How to complete this task: Render the stretch from the line containing "prefix for versioning." through the last of the lines below as a JSON list of strings, one string per line, with blank lines left out.

[Start of section]

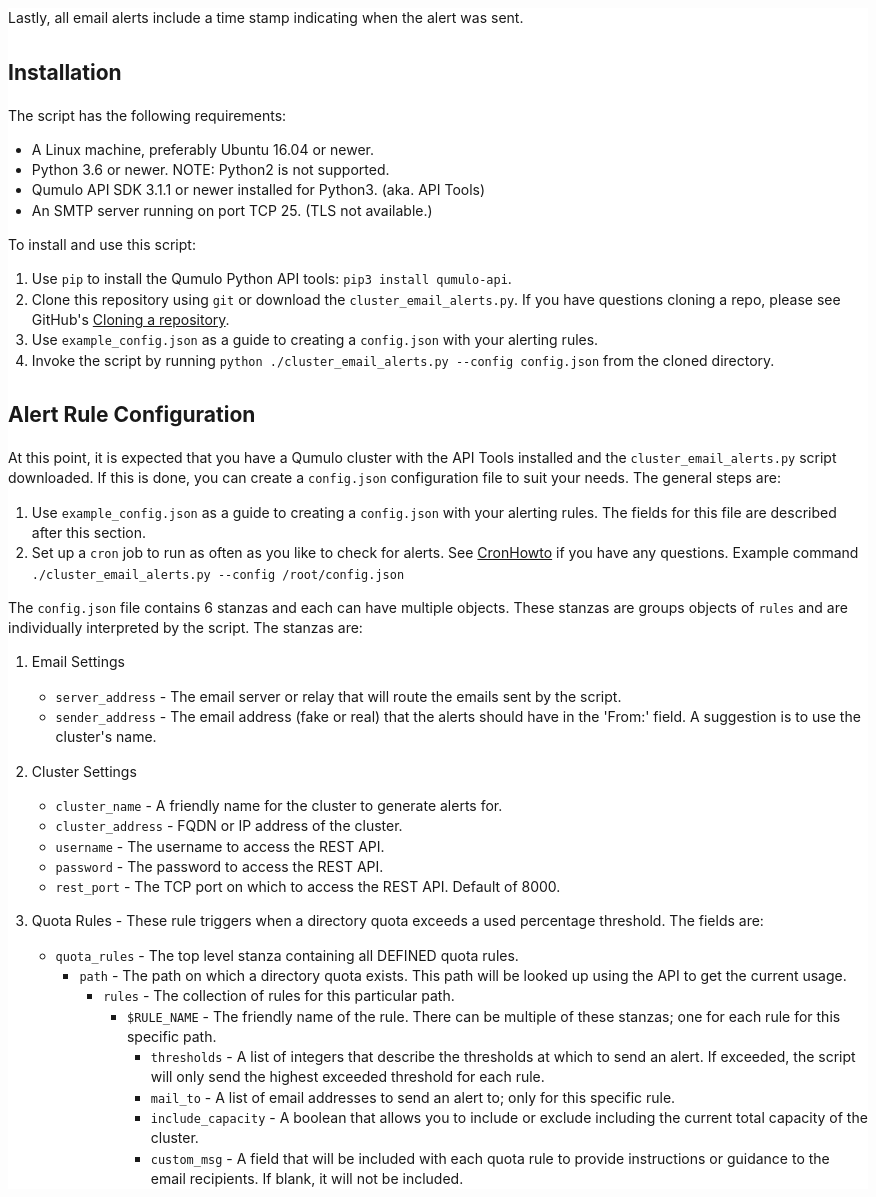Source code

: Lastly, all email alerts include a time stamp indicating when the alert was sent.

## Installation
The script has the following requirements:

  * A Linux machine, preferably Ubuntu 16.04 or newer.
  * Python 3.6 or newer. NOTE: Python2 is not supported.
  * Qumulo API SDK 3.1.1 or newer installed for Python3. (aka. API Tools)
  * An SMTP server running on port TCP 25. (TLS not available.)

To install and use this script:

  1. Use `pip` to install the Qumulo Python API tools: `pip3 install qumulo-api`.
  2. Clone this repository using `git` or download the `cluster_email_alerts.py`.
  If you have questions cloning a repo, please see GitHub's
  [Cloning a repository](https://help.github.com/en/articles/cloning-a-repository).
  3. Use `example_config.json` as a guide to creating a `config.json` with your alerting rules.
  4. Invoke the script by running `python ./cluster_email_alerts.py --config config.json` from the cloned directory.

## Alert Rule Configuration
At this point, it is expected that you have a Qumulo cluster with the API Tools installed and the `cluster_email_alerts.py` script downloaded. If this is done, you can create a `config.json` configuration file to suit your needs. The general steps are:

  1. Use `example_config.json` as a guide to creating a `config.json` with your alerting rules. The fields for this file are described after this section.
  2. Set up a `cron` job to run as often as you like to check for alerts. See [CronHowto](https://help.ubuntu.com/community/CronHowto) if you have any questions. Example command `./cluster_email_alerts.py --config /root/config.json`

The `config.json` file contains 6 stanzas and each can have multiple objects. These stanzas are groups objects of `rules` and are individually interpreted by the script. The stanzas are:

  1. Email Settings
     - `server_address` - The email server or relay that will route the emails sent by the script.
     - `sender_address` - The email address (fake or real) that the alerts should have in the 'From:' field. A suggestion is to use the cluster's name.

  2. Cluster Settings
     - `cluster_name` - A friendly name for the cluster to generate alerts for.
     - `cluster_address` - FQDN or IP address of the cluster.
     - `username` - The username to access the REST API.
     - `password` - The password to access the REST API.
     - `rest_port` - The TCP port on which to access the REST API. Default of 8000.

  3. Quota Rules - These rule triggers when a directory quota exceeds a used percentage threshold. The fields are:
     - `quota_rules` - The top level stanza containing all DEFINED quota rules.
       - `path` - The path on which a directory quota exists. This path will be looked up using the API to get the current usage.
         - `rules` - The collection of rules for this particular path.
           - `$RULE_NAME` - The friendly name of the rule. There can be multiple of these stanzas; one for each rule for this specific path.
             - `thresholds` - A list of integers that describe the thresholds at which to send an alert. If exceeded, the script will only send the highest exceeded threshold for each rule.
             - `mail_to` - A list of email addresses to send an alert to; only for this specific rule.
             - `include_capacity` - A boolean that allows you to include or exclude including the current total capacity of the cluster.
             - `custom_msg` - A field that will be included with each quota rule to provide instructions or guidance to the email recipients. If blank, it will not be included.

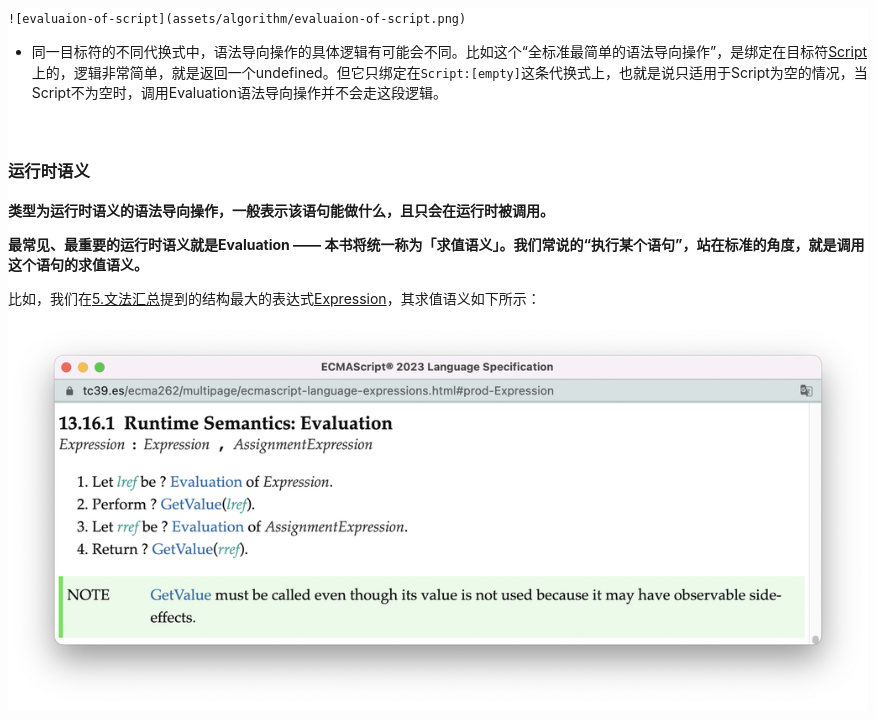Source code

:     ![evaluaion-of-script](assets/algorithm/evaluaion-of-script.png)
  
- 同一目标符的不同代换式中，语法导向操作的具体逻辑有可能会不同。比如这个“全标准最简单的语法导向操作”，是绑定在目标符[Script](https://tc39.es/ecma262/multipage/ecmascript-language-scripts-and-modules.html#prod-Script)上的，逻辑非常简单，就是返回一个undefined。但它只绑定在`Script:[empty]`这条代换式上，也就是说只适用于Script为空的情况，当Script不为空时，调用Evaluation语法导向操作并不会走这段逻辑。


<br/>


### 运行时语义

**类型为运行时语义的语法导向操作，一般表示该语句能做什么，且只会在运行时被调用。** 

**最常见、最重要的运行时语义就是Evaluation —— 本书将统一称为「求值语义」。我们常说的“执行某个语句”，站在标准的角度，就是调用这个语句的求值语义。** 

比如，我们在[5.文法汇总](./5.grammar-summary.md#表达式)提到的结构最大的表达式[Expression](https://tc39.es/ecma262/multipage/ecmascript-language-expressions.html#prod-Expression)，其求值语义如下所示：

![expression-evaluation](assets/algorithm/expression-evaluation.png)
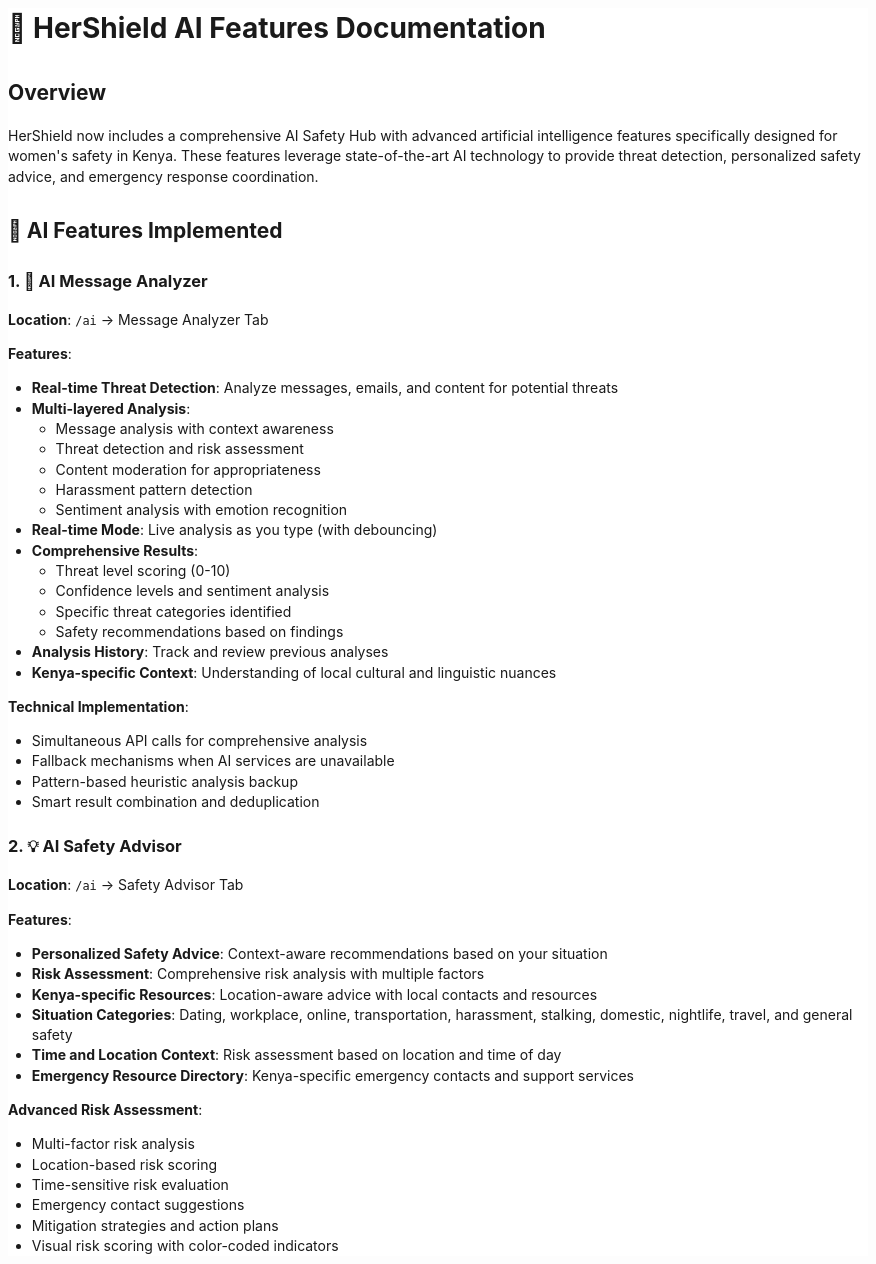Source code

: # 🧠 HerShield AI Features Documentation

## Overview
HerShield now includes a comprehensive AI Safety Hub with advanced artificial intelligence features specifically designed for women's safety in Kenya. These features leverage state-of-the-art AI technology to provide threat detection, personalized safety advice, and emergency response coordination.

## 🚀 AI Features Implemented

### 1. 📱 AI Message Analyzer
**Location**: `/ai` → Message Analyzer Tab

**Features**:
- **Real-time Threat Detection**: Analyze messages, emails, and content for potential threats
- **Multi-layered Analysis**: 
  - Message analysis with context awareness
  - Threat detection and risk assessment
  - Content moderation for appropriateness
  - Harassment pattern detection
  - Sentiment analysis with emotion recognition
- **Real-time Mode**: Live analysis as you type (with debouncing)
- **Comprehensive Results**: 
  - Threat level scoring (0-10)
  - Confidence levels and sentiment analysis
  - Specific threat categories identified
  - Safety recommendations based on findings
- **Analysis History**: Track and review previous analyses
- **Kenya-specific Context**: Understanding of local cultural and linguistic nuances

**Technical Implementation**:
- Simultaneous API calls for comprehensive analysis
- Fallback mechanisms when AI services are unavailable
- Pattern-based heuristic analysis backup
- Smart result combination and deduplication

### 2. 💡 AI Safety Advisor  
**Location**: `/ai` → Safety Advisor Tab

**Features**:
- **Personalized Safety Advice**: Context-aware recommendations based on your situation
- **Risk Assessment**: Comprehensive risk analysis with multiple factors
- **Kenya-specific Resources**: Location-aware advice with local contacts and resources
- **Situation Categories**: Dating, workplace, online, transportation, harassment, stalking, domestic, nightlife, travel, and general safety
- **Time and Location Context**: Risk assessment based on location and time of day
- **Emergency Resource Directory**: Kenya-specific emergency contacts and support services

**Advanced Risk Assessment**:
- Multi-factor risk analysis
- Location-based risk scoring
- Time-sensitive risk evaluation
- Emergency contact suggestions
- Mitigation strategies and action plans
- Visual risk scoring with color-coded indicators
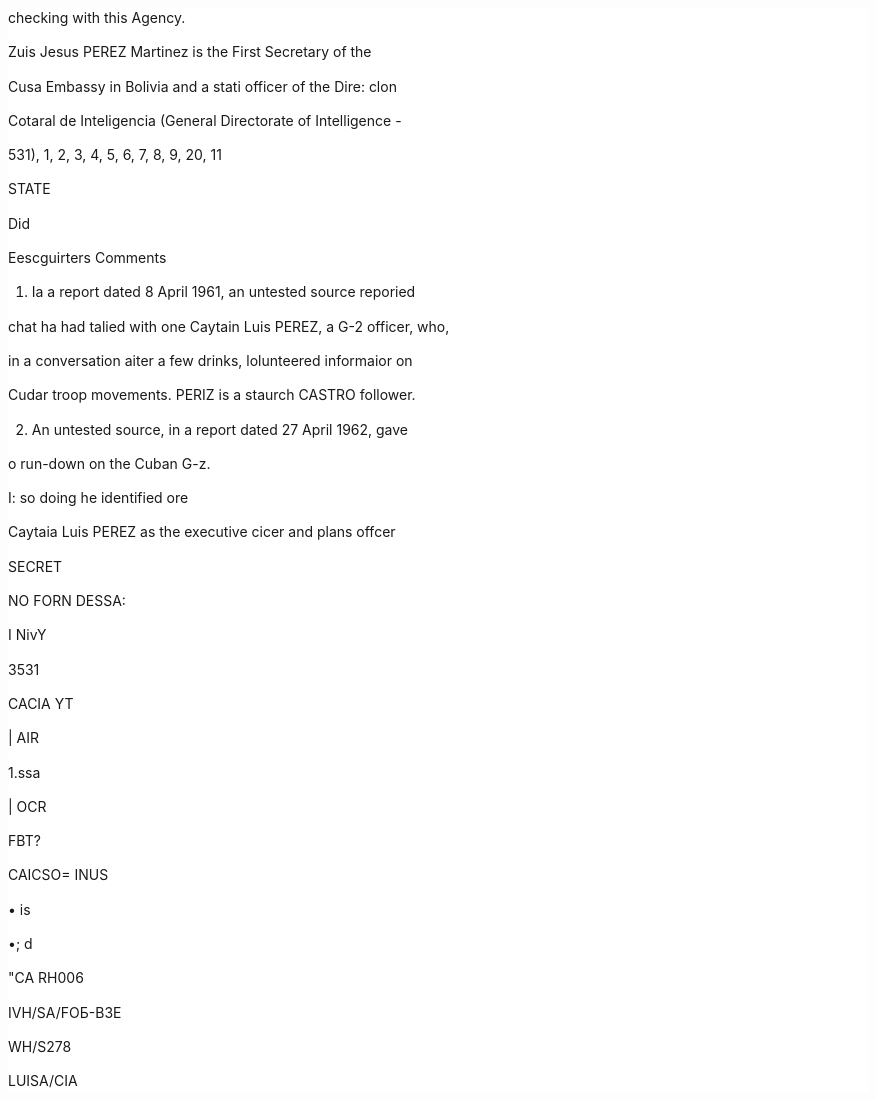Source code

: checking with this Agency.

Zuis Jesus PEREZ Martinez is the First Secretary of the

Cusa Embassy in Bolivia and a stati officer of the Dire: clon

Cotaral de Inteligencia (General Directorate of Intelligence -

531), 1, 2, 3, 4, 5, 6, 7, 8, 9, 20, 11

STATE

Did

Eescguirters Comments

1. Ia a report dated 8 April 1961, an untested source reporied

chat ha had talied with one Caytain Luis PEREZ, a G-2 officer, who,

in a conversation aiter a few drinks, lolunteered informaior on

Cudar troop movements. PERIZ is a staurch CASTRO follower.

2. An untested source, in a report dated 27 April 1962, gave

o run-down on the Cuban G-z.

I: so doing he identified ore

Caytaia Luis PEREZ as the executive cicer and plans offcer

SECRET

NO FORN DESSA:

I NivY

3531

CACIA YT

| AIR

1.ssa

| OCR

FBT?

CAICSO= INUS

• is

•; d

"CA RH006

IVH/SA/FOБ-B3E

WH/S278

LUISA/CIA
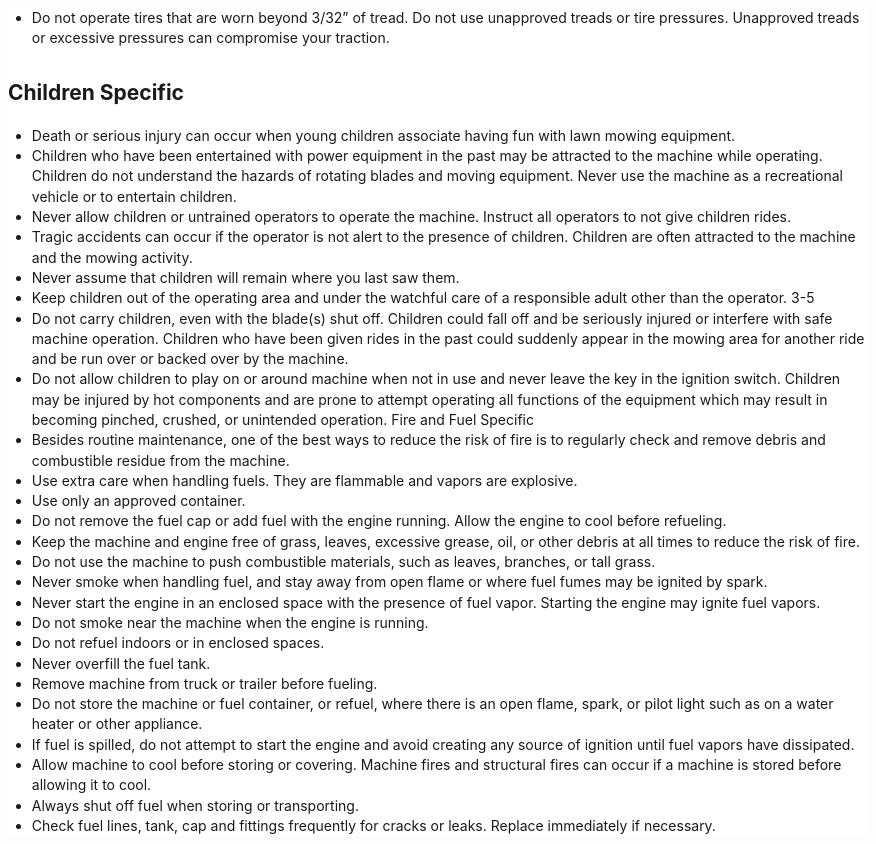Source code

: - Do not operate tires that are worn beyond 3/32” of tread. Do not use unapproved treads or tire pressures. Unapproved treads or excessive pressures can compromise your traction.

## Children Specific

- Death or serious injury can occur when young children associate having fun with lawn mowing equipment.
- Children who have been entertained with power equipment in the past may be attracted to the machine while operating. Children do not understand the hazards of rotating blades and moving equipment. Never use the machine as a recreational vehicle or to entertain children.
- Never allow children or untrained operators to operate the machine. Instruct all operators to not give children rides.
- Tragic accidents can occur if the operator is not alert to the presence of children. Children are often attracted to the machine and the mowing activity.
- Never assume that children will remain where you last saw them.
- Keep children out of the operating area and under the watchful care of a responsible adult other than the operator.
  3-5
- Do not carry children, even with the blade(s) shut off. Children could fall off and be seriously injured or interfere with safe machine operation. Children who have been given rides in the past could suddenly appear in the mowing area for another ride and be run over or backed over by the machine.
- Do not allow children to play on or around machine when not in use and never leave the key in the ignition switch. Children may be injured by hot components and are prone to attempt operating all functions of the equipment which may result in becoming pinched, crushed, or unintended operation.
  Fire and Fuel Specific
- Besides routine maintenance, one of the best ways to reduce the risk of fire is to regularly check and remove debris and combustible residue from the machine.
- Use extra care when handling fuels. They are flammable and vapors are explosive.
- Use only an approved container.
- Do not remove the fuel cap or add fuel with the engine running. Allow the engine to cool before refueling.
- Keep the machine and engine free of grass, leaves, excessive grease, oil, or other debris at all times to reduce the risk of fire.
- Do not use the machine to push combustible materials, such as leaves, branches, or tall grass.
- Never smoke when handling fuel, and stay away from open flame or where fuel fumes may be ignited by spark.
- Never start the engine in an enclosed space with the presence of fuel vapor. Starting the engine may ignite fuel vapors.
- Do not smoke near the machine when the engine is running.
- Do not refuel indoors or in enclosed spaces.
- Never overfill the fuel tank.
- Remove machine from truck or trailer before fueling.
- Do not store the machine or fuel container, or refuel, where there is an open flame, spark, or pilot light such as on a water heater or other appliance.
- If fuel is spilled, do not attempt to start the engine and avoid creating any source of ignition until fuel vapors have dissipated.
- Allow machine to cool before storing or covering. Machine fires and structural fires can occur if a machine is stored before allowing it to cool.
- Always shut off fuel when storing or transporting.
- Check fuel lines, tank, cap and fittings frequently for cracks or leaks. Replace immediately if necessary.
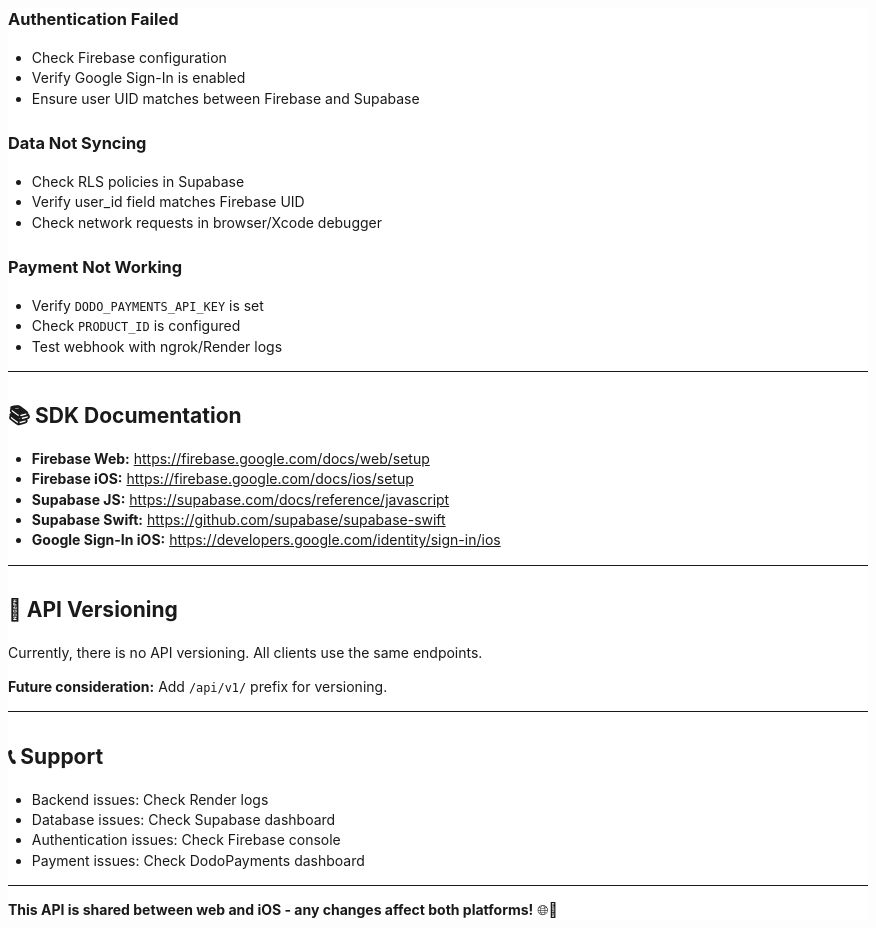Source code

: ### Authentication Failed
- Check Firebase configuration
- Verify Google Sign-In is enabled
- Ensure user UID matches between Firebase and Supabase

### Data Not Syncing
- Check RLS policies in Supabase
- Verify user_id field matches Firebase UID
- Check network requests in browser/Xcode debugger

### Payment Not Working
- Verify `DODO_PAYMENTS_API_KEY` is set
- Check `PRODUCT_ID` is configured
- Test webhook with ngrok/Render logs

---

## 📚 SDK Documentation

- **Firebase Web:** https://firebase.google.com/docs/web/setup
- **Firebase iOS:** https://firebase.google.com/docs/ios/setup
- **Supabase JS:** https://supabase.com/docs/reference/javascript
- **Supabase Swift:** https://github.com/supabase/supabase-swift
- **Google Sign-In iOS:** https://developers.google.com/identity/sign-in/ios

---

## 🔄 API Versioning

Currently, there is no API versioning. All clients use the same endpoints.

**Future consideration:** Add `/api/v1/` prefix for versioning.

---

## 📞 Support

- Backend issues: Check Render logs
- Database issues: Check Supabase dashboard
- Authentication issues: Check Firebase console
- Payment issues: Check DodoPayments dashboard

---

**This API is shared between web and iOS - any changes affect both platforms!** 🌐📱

[End of section]

Result of this exercise:
[
  "**Future consideration:** Add `/api/v1/` prefix for versioning.",
  "---",
  "## 📞 Support",
  "- Backend issues: Check Render logs",
  "- Database issues: Check Supabase dashboard",
  "- Authentication issues: Check Firebase console",
  "- Payment issues: Check DodoPayments dashboard",
  "---",
  "**This API is shared between web and iOS - any changes affect both platforms!** 🌐📱"
]